(Beginning of Source material)
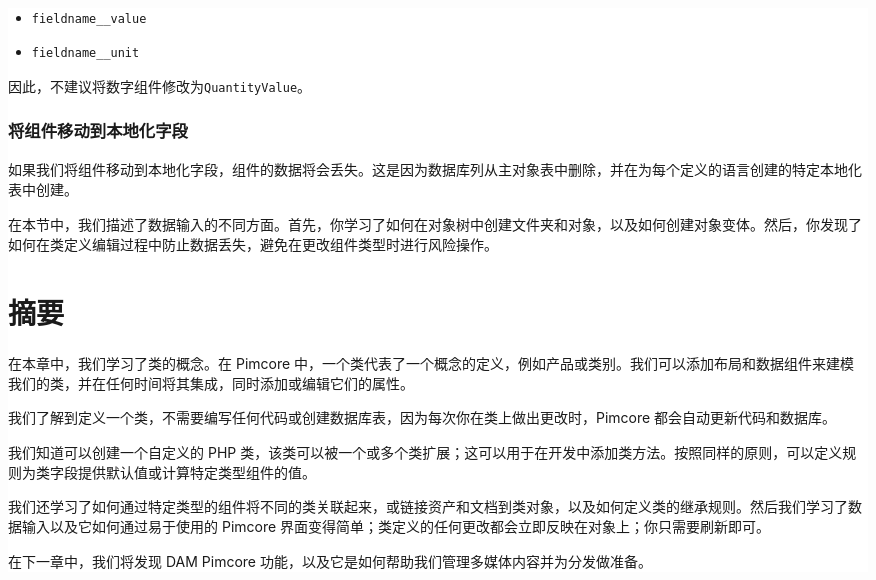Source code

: +   `fieldname__value`

+   `fieldname__unit`

因此，不建议将数字组件修改为`QuantityValue`。

### 将组件移动到本地化字段

如果我们将组件移动到本地化字段，组件的数据将会丢失。这是因为数据库列从主对象表中删除，并在为每个定义的语言创建的特定本地化表中创建。

在本节中，我们描述了数据输入的不同方面。首先，你学习了如何在对象树中创建文件夹和对象，以及如何创建对象变体。然后，你发现了如何在类定义编辑过程中防止数据丢失，避免在更改组件类型时进行风险操作。

# 摘要

在本章中，我们学习了类的概念。在 Pimcore 中，一个类代表了一个概念的定义，例如产品或类别。我们可以添加布局和数据组件来建模我们的类，并在任何时间将其集成，同时添加或编辑它们的属性。

我们了解到定义一个类，不需要编写任何代码或创建数据库表，因为每次你在类上做出更改时，Pimcore 都会自动更新代码和数据库。

我们知道可以创建一个自定义的 PHP 类，该类可以被一个或多个类扩展；这可以用于在开发中添加类方法。按照同样的原则，可以定义规则为类字段提供默认值或计算特定类型组件的值。

我们还学习了如何通过特定类型的组件将不同的类关联起来，或链接资产和文档到类对象，以及如何定义类的继承规则。然后我们学习了数据输入以及它如何通过易于使用的 Pimcore 界面变得简单；类定义的任何更改都会立即反映在对象上；你只需要刷新即可。

在下一章中，我们将发现 DAM Pimcore 功能，以及它是如何帮助我们管理多媒体内容并为分发做准备。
(End of Source material)
Show each line in the rows above that contains the string "Pimcore". Case counts.

The answer
在本章中，我们学习了类的概念。在 Pimcore 中，一个类代表了一个概念的定义，例如产品或类别。我们可以添加布局和数据组件来建模我们的类，并在任何时间将其集成，同时添加或编辑它们的属性。
我们了解到定义一个类，不需要编写任何代码或创建数据库表，因为每次你在类上做出更改时，Pimcore 都会自动更新代码和数据库。
我们还学习了如何通过特定类型的组件将不同的类关联起来，或链接资产和文档到类对象，以及如何定义类的继承规则。然后我们学习了数据输入以及它如何通过易于使用的 Pimcore 界面变得简单；类定义的任何更改都会立即反映在对象上；你只需要刷新即可。
在下一章中，我们将发现 DAM Pimcore 功能，以及它是如何帮助我们管理多媒体内容并为分发做准备。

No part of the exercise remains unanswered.